South Hills High School is a 9-12 public high school in Fort Worth, Texas, United States. It is one of 14 zoned high schools in the Fort Worth Independent School District.

History
South Hills opened in August 1998 with only a freshman class. The first graduating class, and the first year of 9-12 was 2002.  The original school consisted of buildings and property purchased from a private school,  Trinity Valley School.  Roughly 50 portable classrooms and the original Trinity Valley structures were used until a bond issue in 2000 allowed the school as it is now to be constructed.

In 2019 FWISD proposed rezoning all of Rosemont to South Hills.

Attendance zone

In 2019 a portion of Rosemont was zoned to South Hills.

Demographics
The demographic breakdown of the 1,537 students enrolled for the 2012-2013 school year was:
Male - 51.0%
Female - 49.0%
Native American/Alaskan - 0.7%
Asian/Pacific islanders - 3.8%
Black - 9.2%
Hispanic - 80.5%
White - 5.5%
Multiracial - 0.3%

Additionally, 75.5% of the students were eligible for free or reduced price lunch.

━━━━━━━━━━━━━━━━━━━━

• _THE TASKS_:
[A] Using the South Hills High School text, decide whether each statement agrees with it: (i) South Hills opened in August 1998 with only a freshman class; (ii) the school's first graduating class was in 2000; (iii) Hispanic students made up 80.5% of those enrolled for the 2012-2013 school year. Answer yes or no for each, quoting the deciding words.
[B] According to the South Hills High School text, which private school sold the buildings and property that made up the original school?

━━━━━━━━━━━━━━━━━━━━

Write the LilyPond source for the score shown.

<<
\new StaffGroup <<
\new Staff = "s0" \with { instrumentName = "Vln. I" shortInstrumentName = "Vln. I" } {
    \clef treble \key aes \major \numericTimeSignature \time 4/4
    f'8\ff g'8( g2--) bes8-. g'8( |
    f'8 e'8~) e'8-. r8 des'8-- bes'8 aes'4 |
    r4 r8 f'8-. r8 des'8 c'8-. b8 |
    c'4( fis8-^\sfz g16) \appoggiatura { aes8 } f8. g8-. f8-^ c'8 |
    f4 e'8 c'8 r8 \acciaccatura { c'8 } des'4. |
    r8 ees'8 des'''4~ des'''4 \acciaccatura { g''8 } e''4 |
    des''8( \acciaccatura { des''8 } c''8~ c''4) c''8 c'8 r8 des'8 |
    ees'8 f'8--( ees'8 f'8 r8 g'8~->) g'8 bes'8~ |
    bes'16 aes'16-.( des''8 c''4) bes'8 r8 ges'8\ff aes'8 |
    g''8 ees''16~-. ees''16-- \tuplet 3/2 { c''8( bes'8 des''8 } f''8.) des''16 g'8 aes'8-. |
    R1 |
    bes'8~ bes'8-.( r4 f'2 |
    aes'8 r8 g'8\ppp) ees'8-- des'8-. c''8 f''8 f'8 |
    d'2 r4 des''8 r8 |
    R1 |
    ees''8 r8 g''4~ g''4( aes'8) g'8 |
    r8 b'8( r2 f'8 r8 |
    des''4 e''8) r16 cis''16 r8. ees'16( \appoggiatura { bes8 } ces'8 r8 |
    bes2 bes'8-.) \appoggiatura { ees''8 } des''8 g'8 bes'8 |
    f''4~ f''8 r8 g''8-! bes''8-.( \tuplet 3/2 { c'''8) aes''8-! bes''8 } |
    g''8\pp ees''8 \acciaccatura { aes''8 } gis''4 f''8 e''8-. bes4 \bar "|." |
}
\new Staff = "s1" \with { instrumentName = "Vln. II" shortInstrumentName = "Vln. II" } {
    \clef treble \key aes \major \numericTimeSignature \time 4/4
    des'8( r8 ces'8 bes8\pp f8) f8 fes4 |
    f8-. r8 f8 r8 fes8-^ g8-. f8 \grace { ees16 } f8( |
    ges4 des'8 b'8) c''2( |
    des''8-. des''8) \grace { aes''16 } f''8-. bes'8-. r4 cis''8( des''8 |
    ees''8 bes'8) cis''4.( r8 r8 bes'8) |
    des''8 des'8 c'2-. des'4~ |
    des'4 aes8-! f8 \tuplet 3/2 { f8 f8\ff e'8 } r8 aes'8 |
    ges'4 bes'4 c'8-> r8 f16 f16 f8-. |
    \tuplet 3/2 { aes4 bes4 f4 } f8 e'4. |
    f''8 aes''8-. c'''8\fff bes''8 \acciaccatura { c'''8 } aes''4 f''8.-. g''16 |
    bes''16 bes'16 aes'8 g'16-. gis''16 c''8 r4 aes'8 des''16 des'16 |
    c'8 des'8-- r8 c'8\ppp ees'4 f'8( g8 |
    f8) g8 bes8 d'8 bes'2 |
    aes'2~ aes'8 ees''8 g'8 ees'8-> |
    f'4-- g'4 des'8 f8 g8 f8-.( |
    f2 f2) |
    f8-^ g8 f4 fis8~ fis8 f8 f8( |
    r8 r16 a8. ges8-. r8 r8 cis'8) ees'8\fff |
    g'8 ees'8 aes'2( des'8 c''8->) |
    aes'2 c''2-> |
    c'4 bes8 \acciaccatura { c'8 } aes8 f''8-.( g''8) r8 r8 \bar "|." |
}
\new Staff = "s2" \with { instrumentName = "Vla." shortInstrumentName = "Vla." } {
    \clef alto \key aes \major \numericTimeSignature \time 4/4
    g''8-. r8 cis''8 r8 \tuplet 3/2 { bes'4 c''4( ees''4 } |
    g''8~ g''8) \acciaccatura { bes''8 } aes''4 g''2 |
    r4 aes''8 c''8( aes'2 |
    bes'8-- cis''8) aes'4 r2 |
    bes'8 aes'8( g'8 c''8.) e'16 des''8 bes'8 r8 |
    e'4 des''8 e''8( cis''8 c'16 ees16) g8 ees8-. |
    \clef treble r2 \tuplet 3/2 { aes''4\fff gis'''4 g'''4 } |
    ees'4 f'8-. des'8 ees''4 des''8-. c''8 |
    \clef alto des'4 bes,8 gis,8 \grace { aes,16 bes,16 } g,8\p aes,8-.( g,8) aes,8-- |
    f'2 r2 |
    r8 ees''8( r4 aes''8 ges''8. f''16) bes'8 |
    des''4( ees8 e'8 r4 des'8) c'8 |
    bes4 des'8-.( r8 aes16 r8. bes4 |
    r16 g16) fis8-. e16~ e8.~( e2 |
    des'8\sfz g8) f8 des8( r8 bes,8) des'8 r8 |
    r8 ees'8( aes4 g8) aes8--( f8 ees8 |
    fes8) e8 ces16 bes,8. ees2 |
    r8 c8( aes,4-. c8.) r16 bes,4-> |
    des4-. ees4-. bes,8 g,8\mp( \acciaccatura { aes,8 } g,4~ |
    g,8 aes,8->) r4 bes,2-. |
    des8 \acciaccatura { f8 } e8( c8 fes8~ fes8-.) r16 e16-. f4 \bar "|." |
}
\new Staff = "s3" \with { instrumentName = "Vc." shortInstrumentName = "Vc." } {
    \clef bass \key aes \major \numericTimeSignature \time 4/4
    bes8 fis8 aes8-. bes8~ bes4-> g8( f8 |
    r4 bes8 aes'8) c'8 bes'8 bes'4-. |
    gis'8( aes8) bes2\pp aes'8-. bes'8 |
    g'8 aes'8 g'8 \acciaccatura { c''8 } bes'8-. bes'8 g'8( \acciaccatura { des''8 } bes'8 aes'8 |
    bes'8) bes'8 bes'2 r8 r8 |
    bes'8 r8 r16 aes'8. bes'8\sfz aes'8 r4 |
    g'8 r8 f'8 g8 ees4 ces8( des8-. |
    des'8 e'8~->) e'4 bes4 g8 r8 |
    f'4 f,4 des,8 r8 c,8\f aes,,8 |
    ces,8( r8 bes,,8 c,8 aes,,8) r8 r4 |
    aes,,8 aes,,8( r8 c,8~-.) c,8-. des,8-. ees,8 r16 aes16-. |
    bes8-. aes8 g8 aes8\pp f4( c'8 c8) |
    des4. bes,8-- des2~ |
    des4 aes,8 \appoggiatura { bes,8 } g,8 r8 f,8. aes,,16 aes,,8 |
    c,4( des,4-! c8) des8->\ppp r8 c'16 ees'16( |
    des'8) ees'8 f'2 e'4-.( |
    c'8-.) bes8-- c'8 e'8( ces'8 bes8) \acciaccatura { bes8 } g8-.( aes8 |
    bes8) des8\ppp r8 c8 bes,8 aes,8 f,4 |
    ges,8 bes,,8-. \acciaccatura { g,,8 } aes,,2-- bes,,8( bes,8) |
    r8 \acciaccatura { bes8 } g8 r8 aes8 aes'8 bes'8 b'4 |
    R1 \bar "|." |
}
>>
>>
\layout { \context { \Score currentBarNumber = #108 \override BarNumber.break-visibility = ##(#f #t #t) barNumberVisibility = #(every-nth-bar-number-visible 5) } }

━━━━━━━━━━━━━━━━━━━━

• _IN RESPONSE_:
[A]
(i) Yes: "South Hills opened in August 1998 with only a freshman class."
(ii) No: "The first graduating class, and the first year of 9-12 was 2002."
(iii) Yes: "Hispanic - 80.5%"

[B] Trinity Valley School.